Sister Majella McCarron was a nun from rural Derrylin in County Fermanagh. Ken Saro-Wiwa was a writer, environmental activist and inspirational leader in the Niger Delta. It seems an unlikely friendship, but Sister Majella and Ken corresponded regularly from 1993 to 1995.
Silence Would Be Treason contains Ken’s letters to Sister Majella, as well as his poetry, part of a personal collection that Majella donated to the Library of the National University of Ireland, Maynooth. Many of their letters were written while Ken was in military detention. The last ones before his execution were smuggled out in food baskets.
The two met while Majella was lecturing in education at the University of Lagos. She researched the cause of the Ogoni people during a period of strikes and sought out Ken to consider with him how best to advance their cause. What developed was a strong friendship. In the letters, Ken shares not only his thoughts on the Ogoni struggle but also his love for family and friends and his passion for writing, giving a unique insight into his state of mind in the last years of his life.
At the heart of this collection is the idea of solidarity. Majella helped Ken internationalise the Ogoni struggle and ignited Irish campaigning against Shell. Majella was also active in the Shell to Sea campaign in Rossport. Introductory essays note the mural in Erris in County Mayo remembering the Ogoni 9, executed by the Nigerian government, and the nine white crosses at the Shell terminal at Ballinaboy.
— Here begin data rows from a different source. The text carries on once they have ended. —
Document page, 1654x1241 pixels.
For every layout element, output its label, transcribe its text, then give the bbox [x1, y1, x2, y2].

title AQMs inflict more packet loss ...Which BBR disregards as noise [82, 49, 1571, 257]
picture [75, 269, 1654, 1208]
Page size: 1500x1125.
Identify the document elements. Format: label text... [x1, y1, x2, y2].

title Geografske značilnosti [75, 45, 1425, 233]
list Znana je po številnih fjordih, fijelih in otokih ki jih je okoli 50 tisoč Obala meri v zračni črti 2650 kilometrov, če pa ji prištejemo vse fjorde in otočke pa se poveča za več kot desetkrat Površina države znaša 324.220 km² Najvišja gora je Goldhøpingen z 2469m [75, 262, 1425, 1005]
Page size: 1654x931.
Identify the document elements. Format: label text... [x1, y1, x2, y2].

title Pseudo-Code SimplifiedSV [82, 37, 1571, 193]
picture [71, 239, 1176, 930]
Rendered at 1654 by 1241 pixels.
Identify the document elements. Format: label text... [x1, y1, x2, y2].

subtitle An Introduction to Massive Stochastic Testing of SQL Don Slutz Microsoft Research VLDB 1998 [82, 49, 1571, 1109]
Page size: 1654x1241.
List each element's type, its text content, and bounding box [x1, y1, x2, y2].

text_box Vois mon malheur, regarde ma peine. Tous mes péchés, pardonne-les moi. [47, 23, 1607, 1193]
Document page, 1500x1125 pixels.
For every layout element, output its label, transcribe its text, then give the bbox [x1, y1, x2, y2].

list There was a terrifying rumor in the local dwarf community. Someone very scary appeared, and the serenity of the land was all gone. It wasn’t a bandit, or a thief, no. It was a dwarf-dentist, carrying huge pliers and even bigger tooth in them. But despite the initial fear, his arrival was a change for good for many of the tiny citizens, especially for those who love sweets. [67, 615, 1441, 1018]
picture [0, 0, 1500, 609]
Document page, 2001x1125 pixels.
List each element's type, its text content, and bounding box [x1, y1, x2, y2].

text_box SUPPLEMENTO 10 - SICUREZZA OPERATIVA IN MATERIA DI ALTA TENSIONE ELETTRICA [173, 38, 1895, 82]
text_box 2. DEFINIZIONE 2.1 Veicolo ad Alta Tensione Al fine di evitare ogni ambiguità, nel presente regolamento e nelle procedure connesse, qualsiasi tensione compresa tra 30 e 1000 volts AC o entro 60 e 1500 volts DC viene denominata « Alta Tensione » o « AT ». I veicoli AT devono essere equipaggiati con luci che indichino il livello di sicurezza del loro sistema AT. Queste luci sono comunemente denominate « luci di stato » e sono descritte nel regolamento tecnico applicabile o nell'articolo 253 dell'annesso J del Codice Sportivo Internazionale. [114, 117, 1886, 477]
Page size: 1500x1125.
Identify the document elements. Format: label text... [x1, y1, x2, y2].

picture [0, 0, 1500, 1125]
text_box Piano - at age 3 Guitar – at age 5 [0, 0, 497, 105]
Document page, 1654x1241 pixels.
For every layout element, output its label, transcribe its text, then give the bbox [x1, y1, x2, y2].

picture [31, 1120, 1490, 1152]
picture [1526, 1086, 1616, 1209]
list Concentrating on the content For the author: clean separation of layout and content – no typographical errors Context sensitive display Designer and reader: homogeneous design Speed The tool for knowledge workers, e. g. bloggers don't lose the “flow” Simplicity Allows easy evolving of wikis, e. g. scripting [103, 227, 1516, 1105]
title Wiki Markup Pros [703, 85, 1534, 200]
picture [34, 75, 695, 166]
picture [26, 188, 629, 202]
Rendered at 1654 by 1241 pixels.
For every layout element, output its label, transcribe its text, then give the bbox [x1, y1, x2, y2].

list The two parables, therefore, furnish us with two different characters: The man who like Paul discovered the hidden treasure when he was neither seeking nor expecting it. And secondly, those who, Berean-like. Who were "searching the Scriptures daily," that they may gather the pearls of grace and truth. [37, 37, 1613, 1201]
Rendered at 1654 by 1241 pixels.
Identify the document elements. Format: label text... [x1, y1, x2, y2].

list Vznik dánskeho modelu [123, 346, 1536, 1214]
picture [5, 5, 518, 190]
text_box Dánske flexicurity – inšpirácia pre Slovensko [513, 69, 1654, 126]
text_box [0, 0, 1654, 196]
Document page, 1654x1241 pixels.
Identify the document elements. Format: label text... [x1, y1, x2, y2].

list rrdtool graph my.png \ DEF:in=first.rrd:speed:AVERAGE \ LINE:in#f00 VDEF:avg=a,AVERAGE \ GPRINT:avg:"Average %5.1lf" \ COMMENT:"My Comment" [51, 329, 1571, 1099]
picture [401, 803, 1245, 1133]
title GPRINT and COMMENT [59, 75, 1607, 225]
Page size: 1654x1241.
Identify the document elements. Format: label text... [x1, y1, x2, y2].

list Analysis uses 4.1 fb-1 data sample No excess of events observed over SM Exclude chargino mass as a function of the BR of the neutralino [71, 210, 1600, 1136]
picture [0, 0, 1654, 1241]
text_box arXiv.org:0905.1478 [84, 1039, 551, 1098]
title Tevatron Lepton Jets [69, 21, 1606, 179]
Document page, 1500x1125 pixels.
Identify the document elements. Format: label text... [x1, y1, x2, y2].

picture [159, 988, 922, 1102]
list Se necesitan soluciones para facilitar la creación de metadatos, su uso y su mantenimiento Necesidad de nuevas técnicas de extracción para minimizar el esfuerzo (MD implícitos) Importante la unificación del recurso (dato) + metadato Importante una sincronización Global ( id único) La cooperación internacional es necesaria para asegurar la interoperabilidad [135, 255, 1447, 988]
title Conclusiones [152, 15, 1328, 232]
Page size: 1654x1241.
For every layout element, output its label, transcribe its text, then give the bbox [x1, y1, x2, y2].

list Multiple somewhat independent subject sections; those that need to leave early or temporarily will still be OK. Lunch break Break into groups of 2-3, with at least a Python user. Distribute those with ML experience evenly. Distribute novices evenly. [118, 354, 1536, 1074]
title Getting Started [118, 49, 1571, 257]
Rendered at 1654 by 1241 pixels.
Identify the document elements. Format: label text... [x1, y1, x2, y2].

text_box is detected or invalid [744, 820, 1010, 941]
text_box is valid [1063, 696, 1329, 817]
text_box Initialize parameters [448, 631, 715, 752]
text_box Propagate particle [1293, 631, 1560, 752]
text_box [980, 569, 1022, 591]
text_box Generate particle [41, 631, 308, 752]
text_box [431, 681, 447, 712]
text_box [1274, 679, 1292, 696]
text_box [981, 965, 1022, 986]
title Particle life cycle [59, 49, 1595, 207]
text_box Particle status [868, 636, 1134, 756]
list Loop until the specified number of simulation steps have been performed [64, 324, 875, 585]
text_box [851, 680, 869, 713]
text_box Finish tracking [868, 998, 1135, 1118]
In his poem to Sister Majella, Ken writes:
‘What is it, I often ask, unites
County Fermanagh and Ogoni?
Ah well it must be the agony,
The hunger for justice and peace.’
The poem ends with the words ‘your Ogoni, my Fermanagh’.
Nnimmo Bassey’s introduction grounds the book in present realities, lambasting Shell for its failure to clean up its oil spills in the Niger Delta. 2015 will mark the 20th anniversary of the executions. Silence Would Be Treason makes an important contribution to keeping Sister Majella’s and Ken’s memory alive and will strengthen the hand of those demanding justice.